A quick Jupyter example shows the speed-up:
Video #11 elaborates with more Python examples. Numpy will have element-wise functions for each of exp, log, abs, etc so you’ll never need to loop.
Video #12 talks about vectorising logistic regression.
Just a note: Activation = forward propagation = predictions, terms Ng uses interchangeably. a is also denoted y^ (y hat being the prediction) sometimes.
“1 by m” matrix is just a “row vector”, or “an m-dimensional row vector”.
Here he shows how you can get z1, z2, …, zm for m samples, where z1 = w.transpose * x1 + b using just
Z = np.dot(w.T, x) + b
And doing the same for A using some implementation of sigma.
Vectorising logistic regression’s gradient computation
Video #13 explains logistic regression for m samples using numpy.
Z = np.dot(w.T, x) + b from before, but adds
A = sigmoid(Z) dZ = A - Y dw = 1/m * X * dZ.T db = 1/m * np.sum(dZ) w := w - sigmoid(dw) b := b - sigmoid(db)

Records taken from a collection

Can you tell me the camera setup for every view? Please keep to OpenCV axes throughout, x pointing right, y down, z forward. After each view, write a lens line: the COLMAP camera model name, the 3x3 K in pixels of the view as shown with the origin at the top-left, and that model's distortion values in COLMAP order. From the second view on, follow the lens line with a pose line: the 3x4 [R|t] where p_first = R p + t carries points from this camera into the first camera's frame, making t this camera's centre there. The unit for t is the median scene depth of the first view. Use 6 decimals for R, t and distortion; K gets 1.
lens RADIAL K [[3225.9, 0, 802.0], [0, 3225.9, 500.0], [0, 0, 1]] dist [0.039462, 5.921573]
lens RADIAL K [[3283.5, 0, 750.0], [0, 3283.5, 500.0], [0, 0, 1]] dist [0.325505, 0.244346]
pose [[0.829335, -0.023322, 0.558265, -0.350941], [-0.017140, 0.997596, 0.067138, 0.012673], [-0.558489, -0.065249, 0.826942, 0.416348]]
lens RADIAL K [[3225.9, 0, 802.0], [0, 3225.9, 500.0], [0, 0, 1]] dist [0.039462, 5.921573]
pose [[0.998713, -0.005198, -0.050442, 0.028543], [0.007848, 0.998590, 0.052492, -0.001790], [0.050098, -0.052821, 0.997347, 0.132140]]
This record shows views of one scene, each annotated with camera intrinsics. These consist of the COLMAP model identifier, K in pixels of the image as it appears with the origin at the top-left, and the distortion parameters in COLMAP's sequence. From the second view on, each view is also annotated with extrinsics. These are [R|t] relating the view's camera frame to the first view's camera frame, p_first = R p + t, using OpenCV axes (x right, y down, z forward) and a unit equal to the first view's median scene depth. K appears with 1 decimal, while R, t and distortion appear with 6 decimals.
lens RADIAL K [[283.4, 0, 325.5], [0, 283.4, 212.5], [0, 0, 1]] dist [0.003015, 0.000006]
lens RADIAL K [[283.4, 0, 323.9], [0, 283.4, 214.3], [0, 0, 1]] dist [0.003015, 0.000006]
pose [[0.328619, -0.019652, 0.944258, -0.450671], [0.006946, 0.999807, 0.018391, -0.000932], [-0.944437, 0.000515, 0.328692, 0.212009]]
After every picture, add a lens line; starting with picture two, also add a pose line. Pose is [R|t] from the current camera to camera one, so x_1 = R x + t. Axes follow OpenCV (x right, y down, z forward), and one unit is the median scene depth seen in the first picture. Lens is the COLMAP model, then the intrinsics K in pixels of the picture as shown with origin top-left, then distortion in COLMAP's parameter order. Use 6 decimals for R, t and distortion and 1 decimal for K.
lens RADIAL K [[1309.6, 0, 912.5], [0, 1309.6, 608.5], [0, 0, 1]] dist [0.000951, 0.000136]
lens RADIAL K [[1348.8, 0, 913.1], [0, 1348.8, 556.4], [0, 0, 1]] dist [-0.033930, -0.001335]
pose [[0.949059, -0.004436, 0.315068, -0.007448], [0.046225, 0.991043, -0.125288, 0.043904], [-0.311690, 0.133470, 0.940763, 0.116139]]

Problem statement: In the text on vectorizing logistic regression, restate the part between "A quick Jupyter" and "implementation of sigma.", inclusive, renaming "row vector" as "single-row matrix" throughout.

Answer box:
A quick Jupyter example shows the speed-up:
Video #11 elaborates with more Python examples. Numpy will have element-wise functions for each of exp, log, abs, etc so you’ll never need to loop.
Video #12 talks about vectorising logistic regression.
Just a note: Activation = forward propagation = predictions, terms Ng uses interchangeably. a is also denoted y^ (y hat being the prediction) sometimes.
“1 by m” matrix is just a “single-row matrix”, or “an m-dimensional single-row matrix”.
Here he shows how you can get z1, z2, …, zm for m samples, where z1 = w.transpose * x1 + b using just
Z = np.dot(w.T, x) + b
And doing the same for A using some implementation of sigma.